SC21 Proceedings

The International Conference for High Performance Computing, Networking, Storage, and Analysis

Can Fortran's `do concurrent' Replace Directives for Accelerated Computing?


Workshop:WACCPD 2021: Eighth Workshop on Accelerator Programming Using Directives

Authors: Miko Stulajter, Ronald M. Caplan, and Jon Linker (Predictive Science Inc)

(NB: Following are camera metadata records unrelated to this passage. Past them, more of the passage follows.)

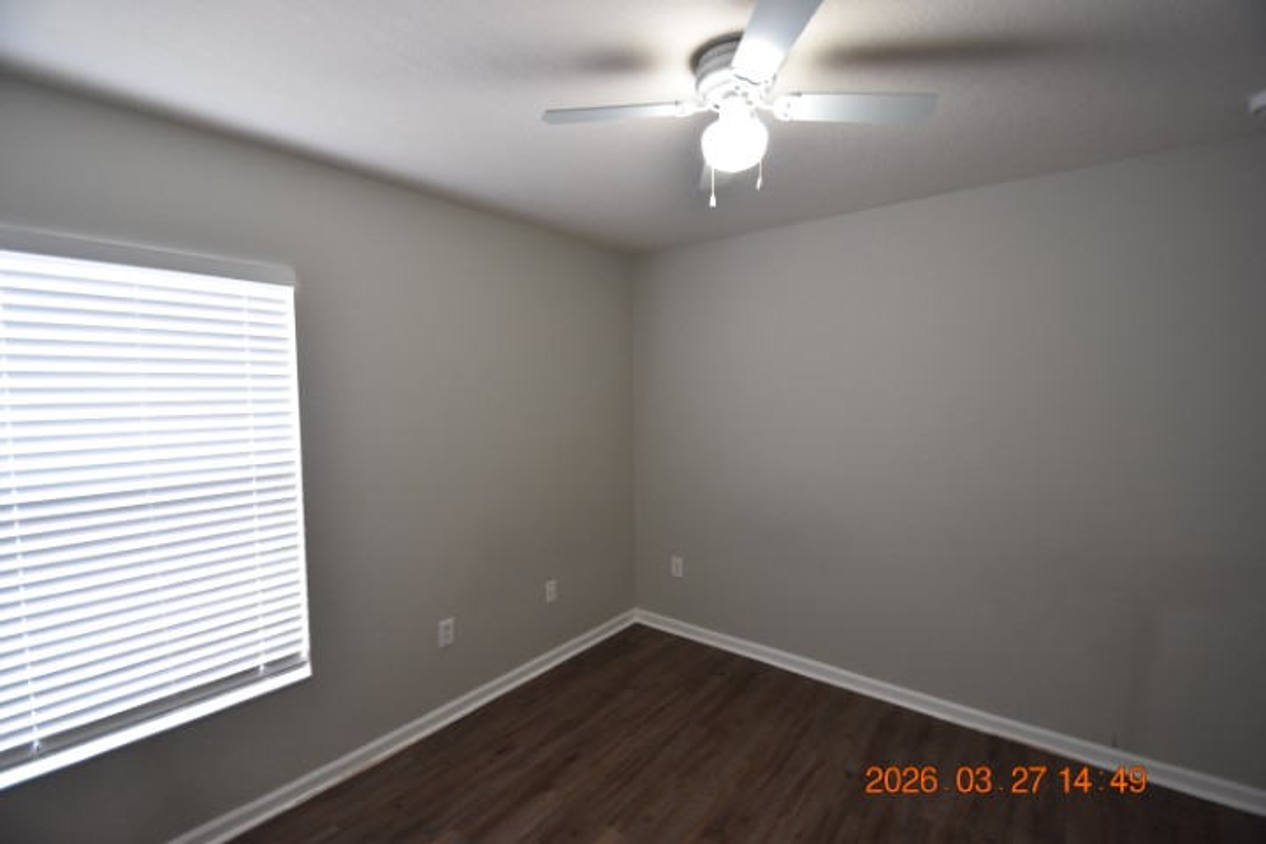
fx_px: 527
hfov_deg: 100.4
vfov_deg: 77.3
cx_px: 633
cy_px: 422
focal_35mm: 15
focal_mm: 10
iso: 800
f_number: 3.5
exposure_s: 1/60
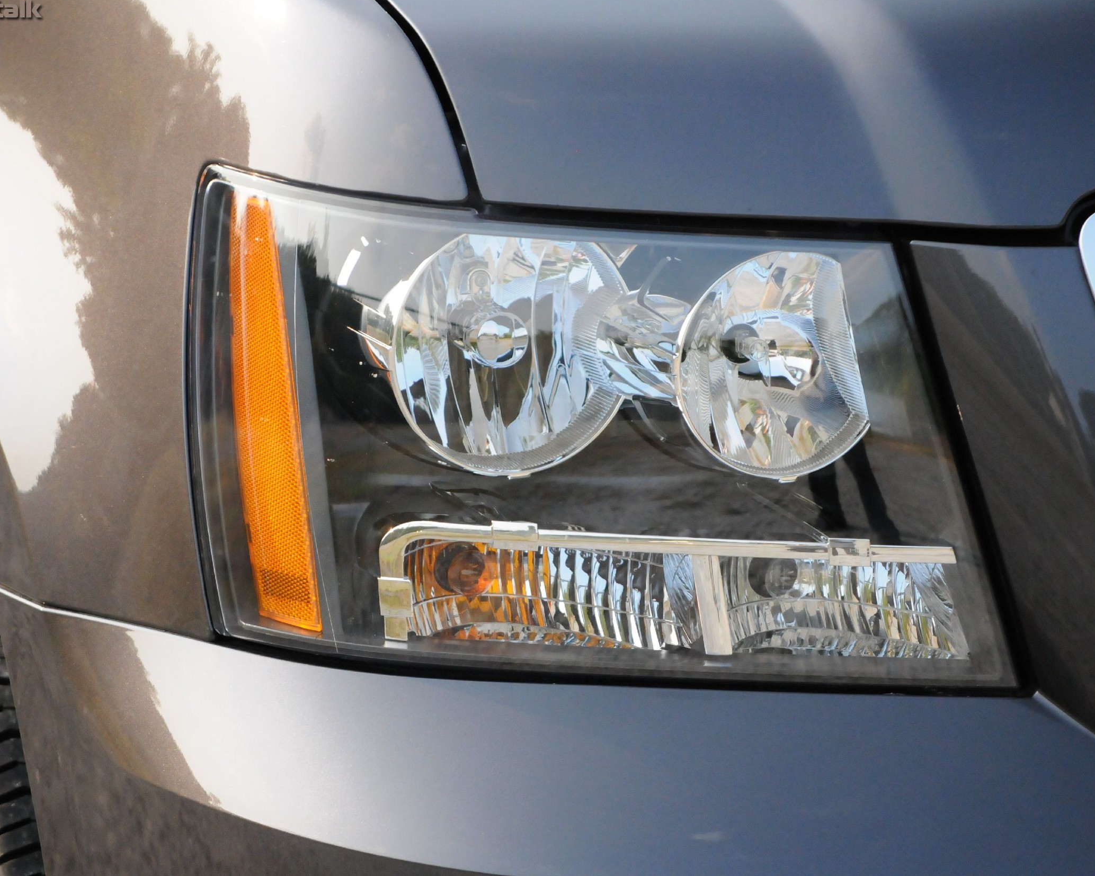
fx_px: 5788
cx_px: 586
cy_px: 437
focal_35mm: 179
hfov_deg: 10.8
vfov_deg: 8.7
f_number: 5.6
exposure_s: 1/3200
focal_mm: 105
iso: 2000
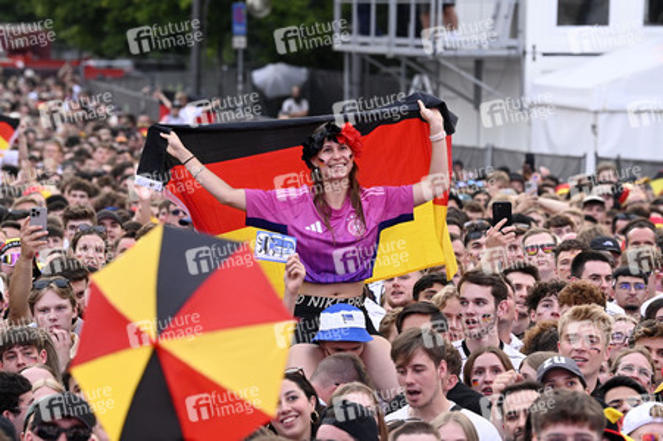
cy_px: 220
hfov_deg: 10.3
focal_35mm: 200
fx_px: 3681
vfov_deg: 6.9
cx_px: 332
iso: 3200
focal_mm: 200
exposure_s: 1/320
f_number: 7.1
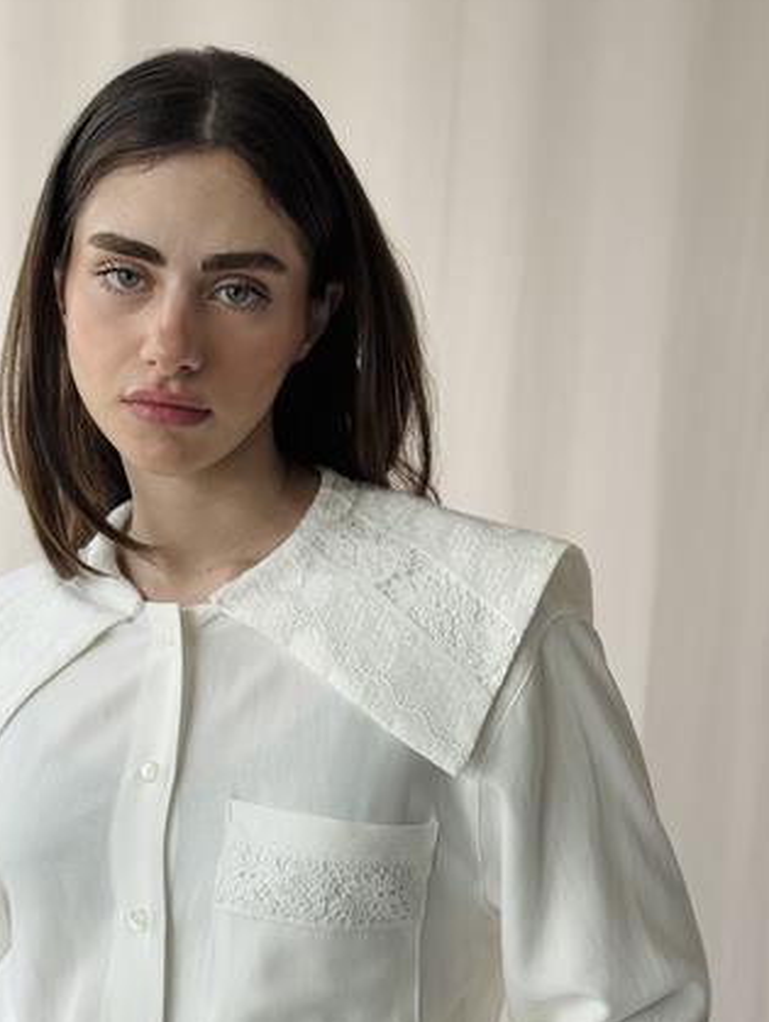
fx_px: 1804
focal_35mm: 61
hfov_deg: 24.0
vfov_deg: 31.6
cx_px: 312
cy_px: 555
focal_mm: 6.76
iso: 64
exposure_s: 1/651
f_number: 1.78
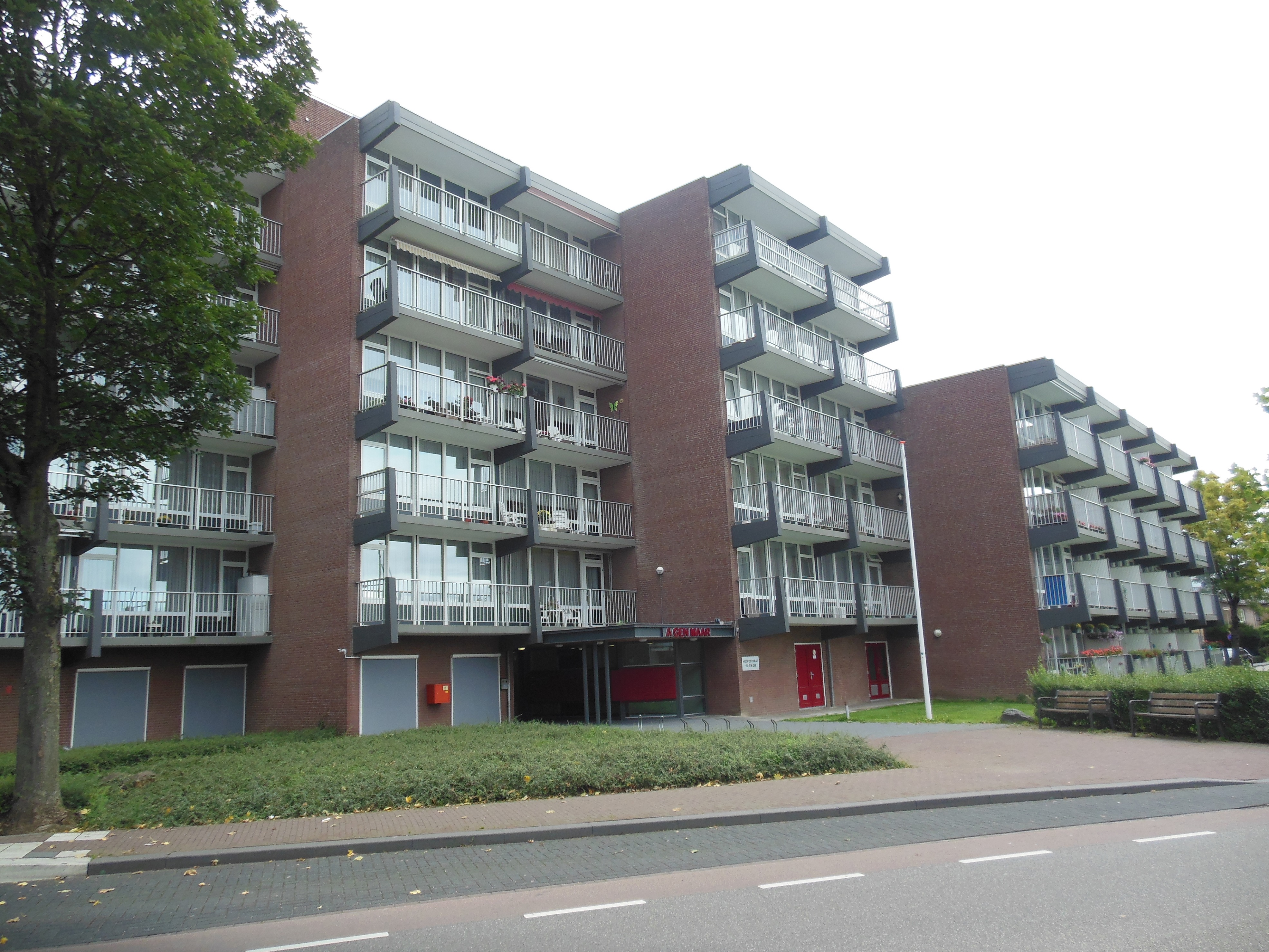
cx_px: 634
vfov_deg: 54.9
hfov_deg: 69.4
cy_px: 476
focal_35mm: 25
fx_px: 917
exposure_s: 1/250
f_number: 3.2
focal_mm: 4.5
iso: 160
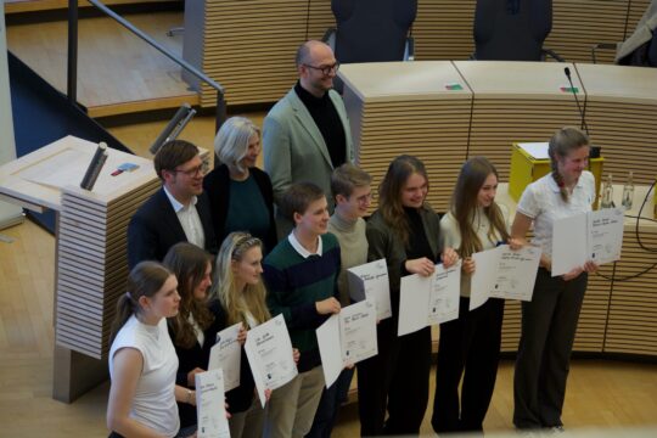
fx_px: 2190
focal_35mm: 120
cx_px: 328
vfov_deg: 11.4
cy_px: 219
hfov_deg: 17.1
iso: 400
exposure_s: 1/125
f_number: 4.5
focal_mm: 80
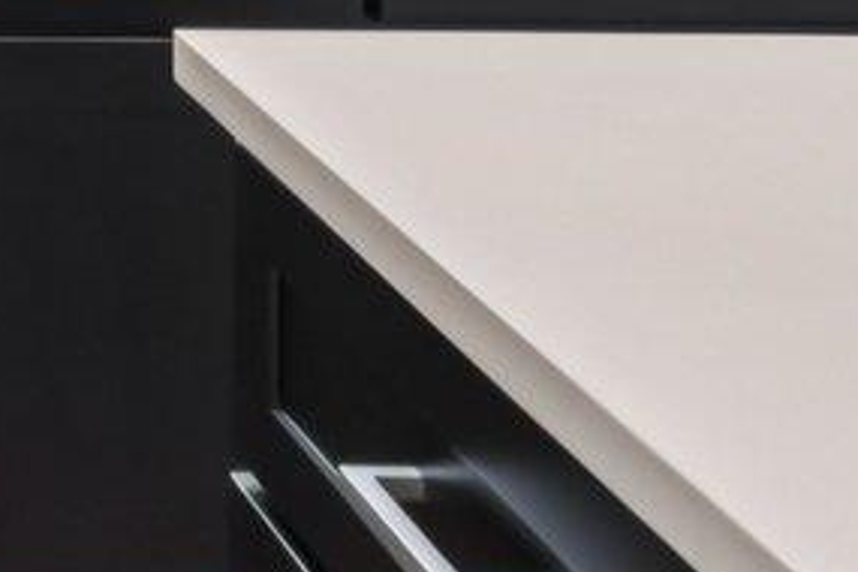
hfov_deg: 14.6
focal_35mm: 122
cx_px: -717
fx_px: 2907
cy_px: -671
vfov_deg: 10.2
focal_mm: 17
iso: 400
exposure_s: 1/20
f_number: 8
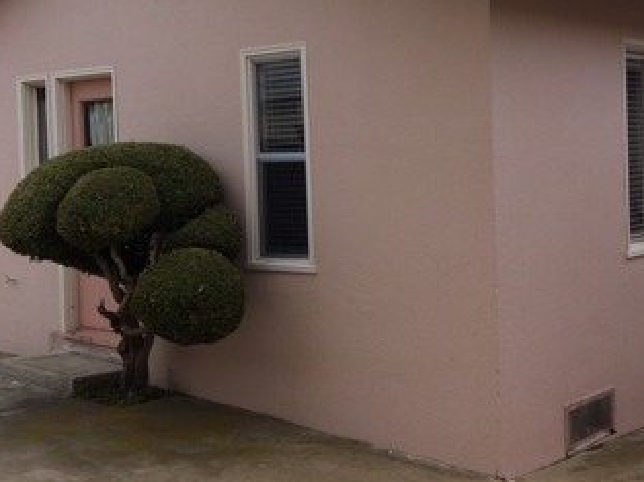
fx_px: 1060
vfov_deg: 25.5
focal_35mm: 57
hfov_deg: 33.5
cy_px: 156
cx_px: 437
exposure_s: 1/1588
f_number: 2.8
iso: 80
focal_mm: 3.85
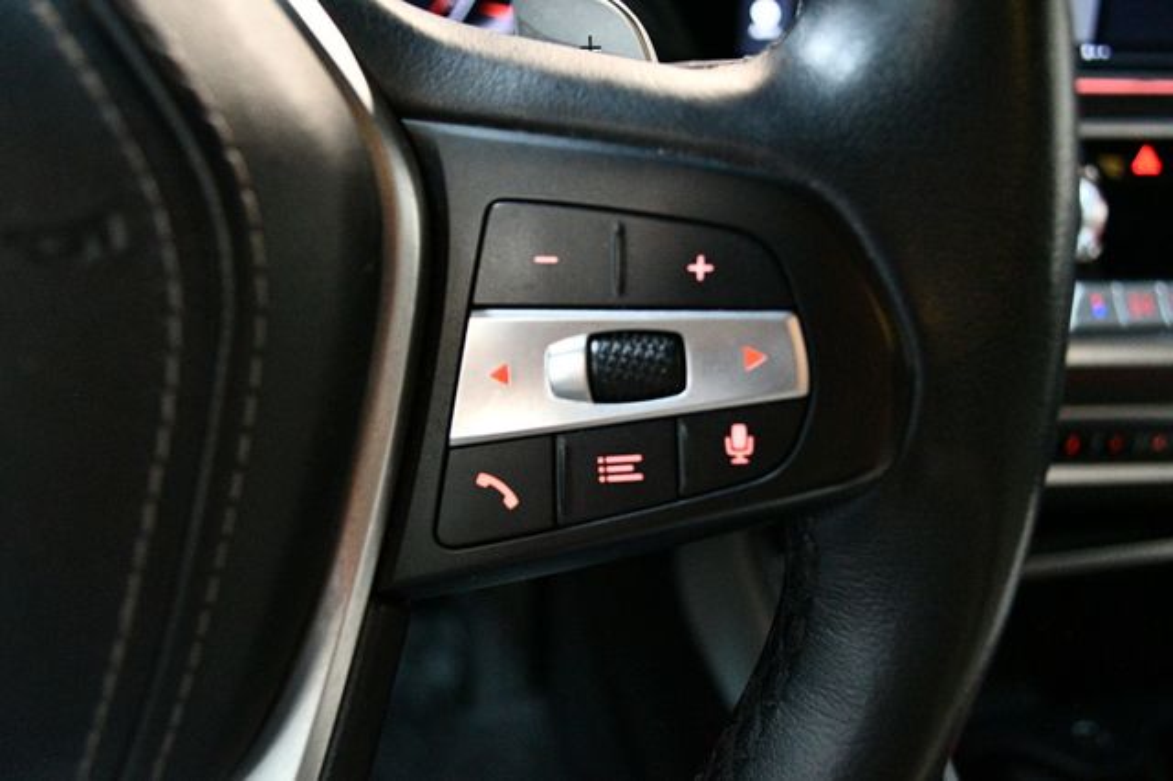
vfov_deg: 47.9
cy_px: 390
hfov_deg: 67.4
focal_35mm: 27
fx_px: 879
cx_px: 586
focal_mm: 18
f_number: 3.5
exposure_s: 1/60
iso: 7200
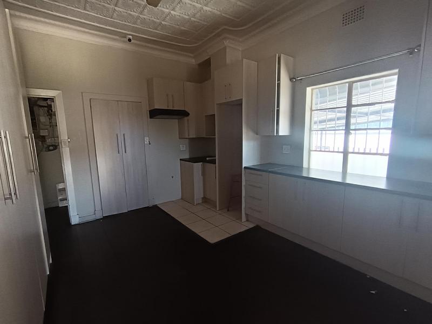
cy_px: 162
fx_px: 212
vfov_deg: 74.7
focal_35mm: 17
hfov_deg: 91.0
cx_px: 216
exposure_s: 1/50
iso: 744
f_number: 2.2
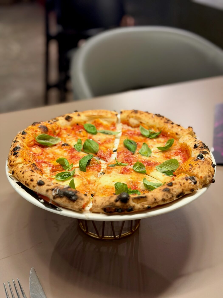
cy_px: 149
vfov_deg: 39.7
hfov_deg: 30.3
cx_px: 112
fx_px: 412
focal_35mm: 48
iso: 160
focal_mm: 6.76
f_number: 1.78
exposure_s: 1/50
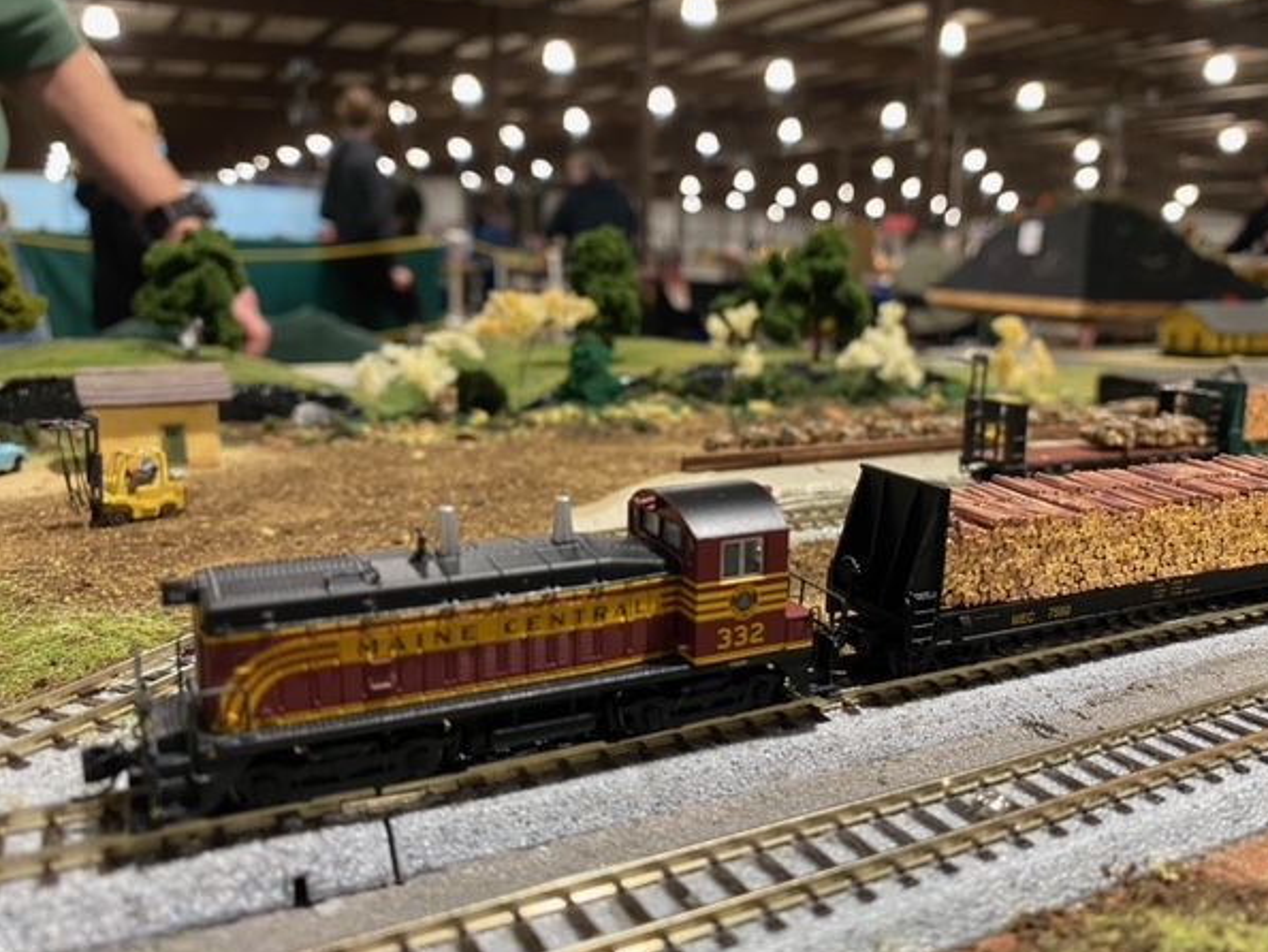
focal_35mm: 28
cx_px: 681
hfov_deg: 63.3
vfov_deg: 49.8
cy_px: 487
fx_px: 1026
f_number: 1.8
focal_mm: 4.25
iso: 160
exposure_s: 1/60
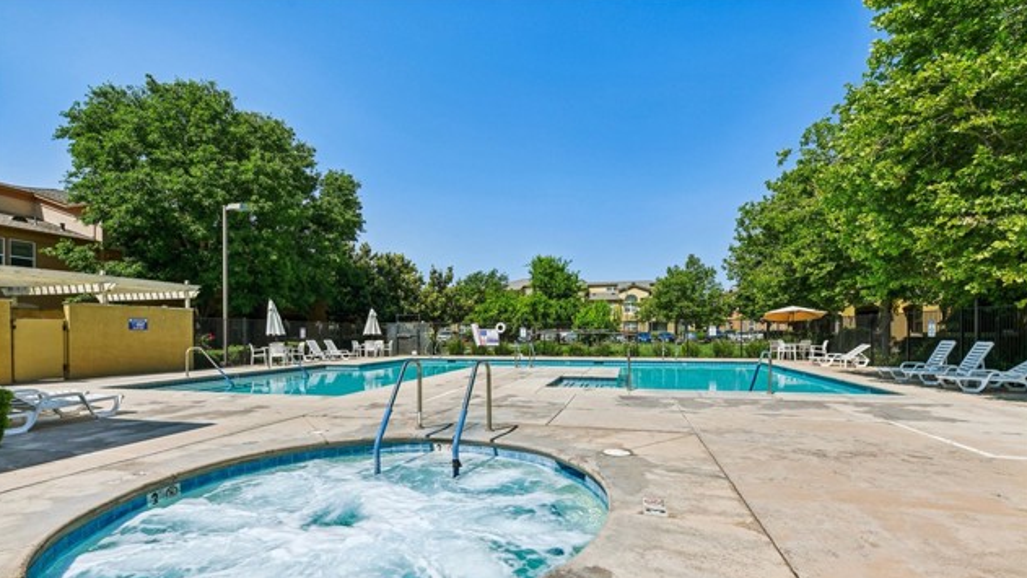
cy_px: 340
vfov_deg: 63.5
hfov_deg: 95.9
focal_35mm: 17
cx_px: 511
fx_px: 463
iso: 100
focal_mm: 16
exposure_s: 1/1000
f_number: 8
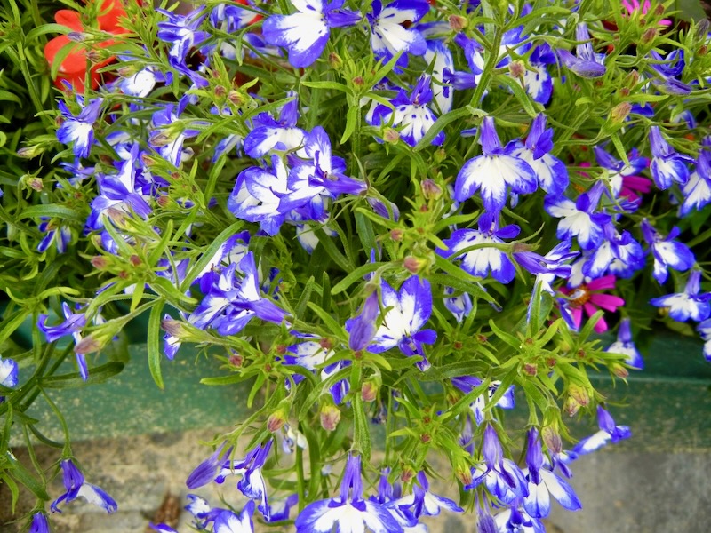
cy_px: 266
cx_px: 356
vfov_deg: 46.8
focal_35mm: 30
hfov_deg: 60.0
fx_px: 616
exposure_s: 1/204
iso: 160
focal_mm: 5.4
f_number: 3.5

Abstract: Recently, there has been growing interest in using standard language constructs (e.g. C++'s Parallel Algorithms and Fortran's `do concurrent`) for accelerated computing as an alternative to directive-based APIs (e.g. OpenMP and OpenACC). These constructs have the potential to be more portable, and some compilers already (or have plans to) support such standards. Here, we look at the current capabilities, portability, and performance of replacing directives with Fortran's `do concurrent` using a mini-app that currently implements OpenACC for GPU-acceleration and OpenMP for multi-core CPU parallelism. We replace as many directives as possible with `do concurrent`, testing various configurations and compiler options within three major compilers: GNU's gfortran, NVIDIA's nvfortran, and Intel's ifort. We find that with the right compiler versions and flags, many directives can be replaced without loss of performance or portability, and, in the case of nvfortran, they can all be replaced. We discuss limitations that may apply to more complicated codes and future language additions that may mitigate them. Singularity containers are publicly provided to allow the results to be reproduced.